My Twitter account was taken offline on January 22, 2020. Just before my New York Times op ed was published, I decided to take a short break from Twitter. (Remember the first ?!). impeachment? It was hard to know the length of my exile, nor if I would be able to keep it up.
It’s been two years since I stopped using Twitter. Links to my posts are still posted. A friend will send me a link and I’ll click it. Sometimes I use direct messaging. I do not use the direct messaging feature. NeverScroll through the timeline. Scroll down to see the timeline. Never My notifications are available here. I don’t know if anyone has @’d my work in the past year. My work is not screen-shotted to be subtweeted. Some people may find it encouraging to tweet me, as I don’t respond. These people have more power.
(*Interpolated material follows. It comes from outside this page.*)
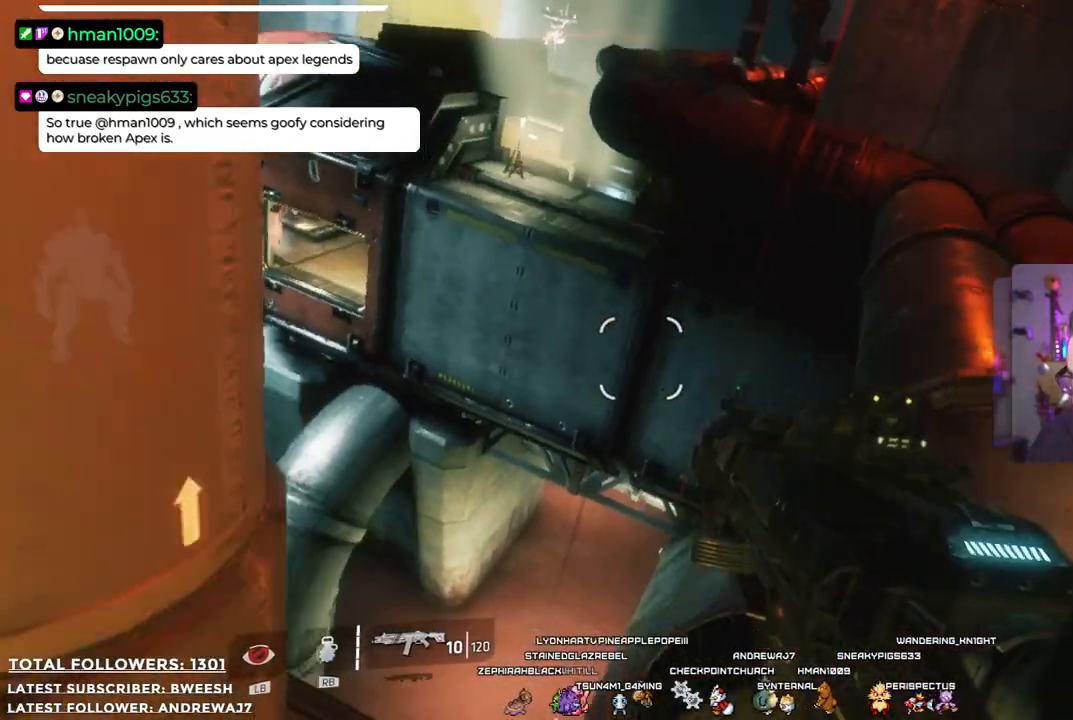
{"buttons": [], "left_stick": "right", "right_stick": "center", "events": [[134, "A", "up"], [167, "A", "down"], [184, "A", "up"]]}
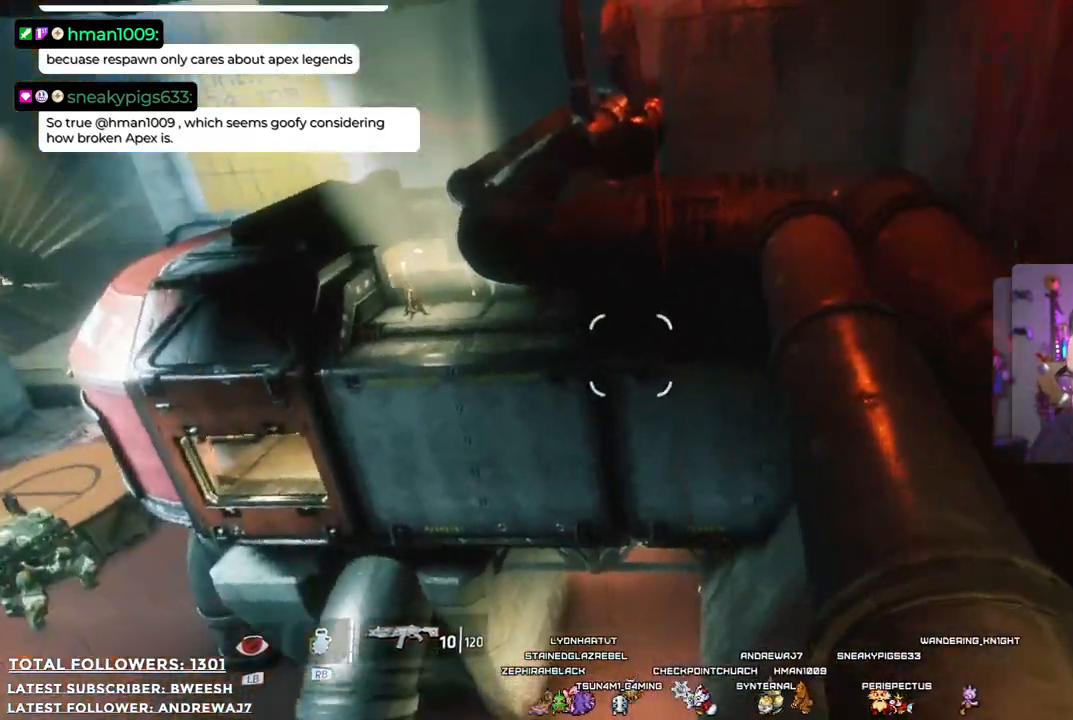
{"buttons": [], "left_stick": "right", "right_stick": "up", "events": [[200, "left_stick", "up-right"], [401, "left_stick", "right"], [401, "right_stick", "up"]]}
When I celebrated my first year on Twitter, I made these comments:
In retrospect, Twitter was the perfect time for me to quit. I didn’t get to the Senate impeachment trials. The pandemic was missed by me. I missed Blue June. The summer’s racial injustice marches were missed by me. The election was missed by me. I was not able to attend the election litigation. Jan 6, 2021 was missed by me. But I was still able to keep myself informed. It made me feel happier and healthier. Also, I am able to spend more of my time. It is possible to save many hours each week, which I think would be better used elsewhere.
The events of the past year have been, thankfully. It was almost over with the impeachment trial. The Biden administration was refreshingly dull. We are stuck in a pandemic and the Supreme Court continues to decide COVID cases. Perhaps we will be back in regular order next year.